There can be many entry points into health reform; change in financing arrangements is one of them. The objective should be to move towards public sources of financing (revenues and/or pooling) as opposed to private means of financing predominant in Pakistan. Here, Pakistan has to incrementally make indigenously relevant changes. Gradual increase in revenues is important, but more important is the reorganisation of existing financing. This can be achieved through action outside of the health sector and legislation to make it binding on employers to pool for employees through payroll taxes or employers’ contributions for the formally employed sector. For those in the informally employed sector, there are options to broaden the base of social protection by augmenting existing waiver and cash transfer systems. Reform of the state’s current arrangements (Zakat and Bait-ul-Mal) is critical in this space.

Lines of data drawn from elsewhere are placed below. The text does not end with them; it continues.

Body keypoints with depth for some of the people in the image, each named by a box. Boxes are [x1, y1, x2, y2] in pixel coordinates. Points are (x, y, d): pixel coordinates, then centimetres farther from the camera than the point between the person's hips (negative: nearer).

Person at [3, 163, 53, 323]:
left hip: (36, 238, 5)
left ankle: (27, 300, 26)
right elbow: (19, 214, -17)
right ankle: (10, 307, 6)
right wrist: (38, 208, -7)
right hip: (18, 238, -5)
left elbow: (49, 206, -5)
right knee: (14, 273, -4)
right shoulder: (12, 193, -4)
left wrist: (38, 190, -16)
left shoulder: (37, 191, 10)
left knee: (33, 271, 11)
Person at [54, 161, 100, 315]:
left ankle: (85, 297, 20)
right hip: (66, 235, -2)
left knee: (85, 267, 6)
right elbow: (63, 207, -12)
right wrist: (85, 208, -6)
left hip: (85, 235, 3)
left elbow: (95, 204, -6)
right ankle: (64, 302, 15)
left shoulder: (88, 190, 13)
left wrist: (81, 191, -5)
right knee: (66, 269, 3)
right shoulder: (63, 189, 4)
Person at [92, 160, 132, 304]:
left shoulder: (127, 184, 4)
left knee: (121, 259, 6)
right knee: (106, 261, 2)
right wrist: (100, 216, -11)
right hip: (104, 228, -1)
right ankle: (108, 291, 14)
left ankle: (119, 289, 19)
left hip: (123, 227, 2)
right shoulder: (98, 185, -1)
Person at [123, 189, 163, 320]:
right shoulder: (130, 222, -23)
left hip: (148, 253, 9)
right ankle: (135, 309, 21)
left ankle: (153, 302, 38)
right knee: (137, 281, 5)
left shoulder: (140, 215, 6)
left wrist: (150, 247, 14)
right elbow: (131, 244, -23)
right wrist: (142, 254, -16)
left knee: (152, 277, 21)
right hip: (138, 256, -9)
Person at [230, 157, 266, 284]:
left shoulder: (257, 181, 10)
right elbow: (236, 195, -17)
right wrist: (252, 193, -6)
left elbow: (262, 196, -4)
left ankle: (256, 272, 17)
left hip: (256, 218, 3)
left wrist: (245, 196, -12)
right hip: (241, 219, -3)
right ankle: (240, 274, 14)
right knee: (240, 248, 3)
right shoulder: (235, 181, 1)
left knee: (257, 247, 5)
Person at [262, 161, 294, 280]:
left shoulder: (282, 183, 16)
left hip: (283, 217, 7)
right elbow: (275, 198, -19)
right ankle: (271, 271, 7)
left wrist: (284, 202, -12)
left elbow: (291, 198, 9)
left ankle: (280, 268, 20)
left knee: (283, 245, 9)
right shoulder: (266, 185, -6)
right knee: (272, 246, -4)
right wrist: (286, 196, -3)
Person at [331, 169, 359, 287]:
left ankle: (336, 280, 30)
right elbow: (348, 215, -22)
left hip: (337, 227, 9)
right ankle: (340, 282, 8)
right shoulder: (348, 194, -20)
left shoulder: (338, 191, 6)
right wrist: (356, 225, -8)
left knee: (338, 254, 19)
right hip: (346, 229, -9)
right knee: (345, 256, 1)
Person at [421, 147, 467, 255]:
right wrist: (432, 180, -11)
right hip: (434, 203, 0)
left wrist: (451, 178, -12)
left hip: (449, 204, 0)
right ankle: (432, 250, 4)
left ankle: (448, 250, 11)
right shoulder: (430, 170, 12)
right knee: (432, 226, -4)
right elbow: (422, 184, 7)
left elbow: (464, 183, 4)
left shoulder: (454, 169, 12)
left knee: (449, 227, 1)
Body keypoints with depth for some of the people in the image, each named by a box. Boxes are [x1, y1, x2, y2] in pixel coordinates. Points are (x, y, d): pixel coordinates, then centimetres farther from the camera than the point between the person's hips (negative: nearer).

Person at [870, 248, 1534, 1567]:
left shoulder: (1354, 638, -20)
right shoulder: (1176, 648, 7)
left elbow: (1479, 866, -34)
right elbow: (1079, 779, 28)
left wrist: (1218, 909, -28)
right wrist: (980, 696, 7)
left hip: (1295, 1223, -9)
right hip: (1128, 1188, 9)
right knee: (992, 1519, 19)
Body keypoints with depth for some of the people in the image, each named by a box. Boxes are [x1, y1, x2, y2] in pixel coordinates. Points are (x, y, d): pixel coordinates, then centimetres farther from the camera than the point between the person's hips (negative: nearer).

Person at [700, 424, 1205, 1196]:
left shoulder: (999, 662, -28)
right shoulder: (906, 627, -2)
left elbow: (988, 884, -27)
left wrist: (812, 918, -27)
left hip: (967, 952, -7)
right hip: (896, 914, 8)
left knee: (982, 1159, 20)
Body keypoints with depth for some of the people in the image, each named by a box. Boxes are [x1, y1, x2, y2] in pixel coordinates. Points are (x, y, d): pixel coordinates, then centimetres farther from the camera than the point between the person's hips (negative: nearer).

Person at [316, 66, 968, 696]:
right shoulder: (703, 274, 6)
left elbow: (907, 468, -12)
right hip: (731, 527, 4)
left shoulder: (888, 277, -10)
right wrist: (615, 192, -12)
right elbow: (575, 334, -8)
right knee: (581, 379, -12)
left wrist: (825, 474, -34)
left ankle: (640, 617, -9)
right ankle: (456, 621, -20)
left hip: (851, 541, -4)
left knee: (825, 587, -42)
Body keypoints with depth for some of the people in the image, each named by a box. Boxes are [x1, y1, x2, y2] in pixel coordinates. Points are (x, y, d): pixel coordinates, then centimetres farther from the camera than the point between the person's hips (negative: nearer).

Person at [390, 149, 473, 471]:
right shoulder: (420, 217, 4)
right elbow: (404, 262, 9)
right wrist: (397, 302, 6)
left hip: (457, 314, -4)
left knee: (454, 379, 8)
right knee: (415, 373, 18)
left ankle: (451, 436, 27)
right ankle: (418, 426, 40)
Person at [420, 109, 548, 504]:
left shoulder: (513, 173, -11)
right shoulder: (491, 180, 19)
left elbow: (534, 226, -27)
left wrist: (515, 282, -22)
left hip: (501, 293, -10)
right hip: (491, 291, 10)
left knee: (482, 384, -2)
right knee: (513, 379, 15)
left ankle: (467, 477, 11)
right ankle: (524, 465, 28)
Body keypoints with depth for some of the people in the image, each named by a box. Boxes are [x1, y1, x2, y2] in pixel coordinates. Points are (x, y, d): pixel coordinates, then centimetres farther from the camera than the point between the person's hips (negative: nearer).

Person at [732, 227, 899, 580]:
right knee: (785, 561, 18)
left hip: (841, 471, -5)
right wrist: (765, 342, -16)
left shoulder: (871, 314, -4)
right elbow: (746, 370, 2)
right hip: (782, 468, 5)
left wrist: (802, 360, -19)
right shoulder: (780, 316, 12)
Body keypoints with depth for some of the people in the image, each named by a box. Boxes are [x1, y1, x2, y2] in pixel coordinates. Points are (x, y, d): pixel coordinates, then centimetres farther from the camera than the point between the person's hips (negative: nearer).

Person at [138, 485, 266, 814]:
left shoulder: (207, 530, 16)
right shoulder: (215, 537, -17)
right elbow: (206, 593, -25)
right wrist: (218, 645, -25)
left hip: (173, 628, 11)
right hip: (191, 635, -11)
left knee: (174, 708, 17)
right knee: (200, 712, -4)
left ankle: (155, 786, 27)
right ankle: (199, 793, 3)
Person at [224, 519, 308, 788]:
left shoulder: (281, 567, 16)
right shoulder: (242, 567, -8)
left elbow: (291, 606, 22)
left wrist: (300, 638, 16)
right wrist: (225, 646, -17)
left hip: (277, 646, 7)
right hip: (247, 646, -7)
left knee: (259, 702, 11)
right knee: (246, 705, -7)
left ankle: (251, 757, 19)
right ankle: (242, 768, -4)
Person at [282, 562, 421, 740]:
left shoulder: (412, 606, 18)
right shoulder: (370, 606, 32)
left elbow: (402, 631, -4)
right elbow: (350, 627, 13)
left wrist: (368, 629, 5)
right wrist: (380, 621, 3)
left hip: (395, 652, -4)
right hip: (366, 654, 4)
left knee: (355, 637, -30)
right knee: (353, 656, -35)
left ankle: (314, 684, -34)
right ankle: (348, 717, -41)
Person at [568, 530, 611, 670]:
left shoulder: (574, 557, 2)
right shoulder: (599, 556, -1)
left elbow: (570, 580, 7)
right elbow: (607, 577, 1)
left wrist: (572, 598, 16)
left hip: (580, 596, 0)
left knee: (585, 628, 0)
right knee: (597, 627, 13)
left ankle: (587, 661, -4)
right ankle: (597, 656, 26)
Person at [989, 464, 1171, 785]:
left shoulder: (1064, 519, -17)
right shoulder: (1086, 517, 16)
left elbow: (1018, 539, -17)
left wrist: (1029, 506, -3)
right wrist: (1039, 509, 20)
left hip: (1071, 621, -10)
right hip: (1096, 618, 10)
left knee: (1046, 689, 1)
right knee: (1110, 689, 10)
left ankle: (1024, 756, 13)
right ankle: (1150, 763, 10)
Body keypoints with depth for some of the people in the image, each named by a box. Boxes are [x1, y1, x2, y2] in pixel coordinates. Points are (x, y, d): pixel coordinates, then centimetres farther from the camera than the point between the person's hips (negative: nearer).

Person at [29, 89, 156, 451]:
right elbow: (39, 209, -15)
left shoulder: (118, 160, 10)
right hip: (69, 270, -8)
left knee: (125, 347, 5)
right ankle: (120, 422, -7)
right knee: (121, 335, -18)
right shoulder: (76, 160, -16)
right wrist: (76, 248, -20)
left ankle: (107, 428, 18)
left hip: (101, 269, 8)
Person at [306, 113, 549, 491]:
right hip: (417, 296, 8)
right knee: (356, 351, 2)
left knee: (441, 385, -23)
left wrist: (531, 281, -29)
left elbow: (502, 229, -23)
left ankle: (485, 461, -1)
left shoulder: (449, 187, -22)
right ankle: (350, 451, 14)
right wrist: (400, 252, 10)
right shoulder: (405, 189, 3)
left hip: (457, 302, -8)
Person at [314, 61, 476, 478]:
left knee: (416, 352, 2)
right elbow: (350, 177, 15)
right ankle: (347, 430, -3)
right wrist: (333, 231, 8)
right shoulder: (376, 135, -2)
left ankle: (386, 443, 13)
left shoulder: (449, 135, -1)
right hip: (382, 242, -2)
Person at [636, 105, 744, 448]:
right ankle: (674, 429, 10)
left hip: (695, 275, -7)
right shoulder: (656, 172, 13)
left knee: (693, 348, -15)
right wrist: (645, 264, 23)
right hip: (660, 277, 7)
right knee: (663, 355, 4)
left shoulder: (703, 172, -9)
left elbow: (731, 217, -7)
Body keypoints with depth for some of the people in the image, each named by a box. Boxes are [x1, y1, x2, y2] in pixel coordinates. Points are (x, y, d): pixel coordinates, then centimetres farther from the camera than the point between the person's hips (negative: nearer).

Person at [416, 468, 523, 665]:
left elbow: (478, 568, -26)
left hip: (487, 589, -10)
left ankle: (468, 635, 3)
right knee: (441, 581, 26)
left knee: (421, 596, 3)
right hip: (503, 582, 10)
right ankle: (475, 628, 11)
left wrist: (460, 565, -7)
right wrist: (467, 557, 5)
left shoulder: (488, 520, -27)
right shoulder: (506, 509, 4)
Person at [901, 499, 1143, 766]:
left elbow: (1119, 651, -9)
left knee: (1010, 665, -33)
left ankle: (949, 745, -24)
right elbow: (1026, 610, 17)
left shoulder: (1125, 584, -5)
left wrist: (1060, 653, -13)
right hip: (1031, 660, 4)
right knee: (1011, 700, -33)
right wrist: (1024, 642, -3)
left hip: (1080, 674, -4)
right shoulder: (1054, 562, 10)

Management re-engineering of public-service delivery can be another entry point into health reform. It is envisaged that, with adequate re-sourcing and management re-engineering on private-sector management principles, workforce can be retained in the public sector, availability of medicines, supplies and infrastructure can be improved, and public facilities can be better managed. Similarly, market harnessing regulatory approaches to broaden the first point of contact in primary health care can be another entry point of health reform in Pakistan’s setting. This approach can also enable purchase of services in order to achieve equitable access to care.
In most reform plans, institutional reform of state agencies mandated in a health role is needed to varying extents in order to enhance their normative and oversight capacity to implement and sustain reform. Institutional separation of policy-making, implementation and regulatory functions is usually a feature of such reorganisation. Most reform plans need to be supplemented with other changes, as has been observed in the case of the recent US health reform plan. Notable amongst these are the use of technology in order to assist with securing the distribution chain, making procurements transparent, optimising time and connectivity in health information systems, and bridging gaps in training, continuing education, and information dissemination
One must also not lose sight of the context in which support for implementation of health reforms has to be mobilised. With the budget sessions starting, experts are arguing for the need to curtail fiscal deficit as a priority and cautioning against an expansionary fiscal policy. Such a course will have fiscal implications for the social sectors. However, it is precisely in such a fiscally-constrained environment that the question of improving returns on spending needs to be prioritised in order to address constraints imposed by poorly-functioning public systems.
In this context, a recently released plan offers a roadmap to the reform of Pakistan’s health sector in a phased manner. In addition to synchronised changes at the policy, legislative and institutional level, the plan draws attention to a number of structural factors within and outside the healthcare system, and lays emphasis on reform of governance and social welfare as an important adjunct to reform within the healthcare system. The reform roadmap is relevant to current efforts aimed at achieving development goals in today’s macro-economically constrained environment and meeting broader development objectives in the context of Pakistan’s geo-strategic challenges.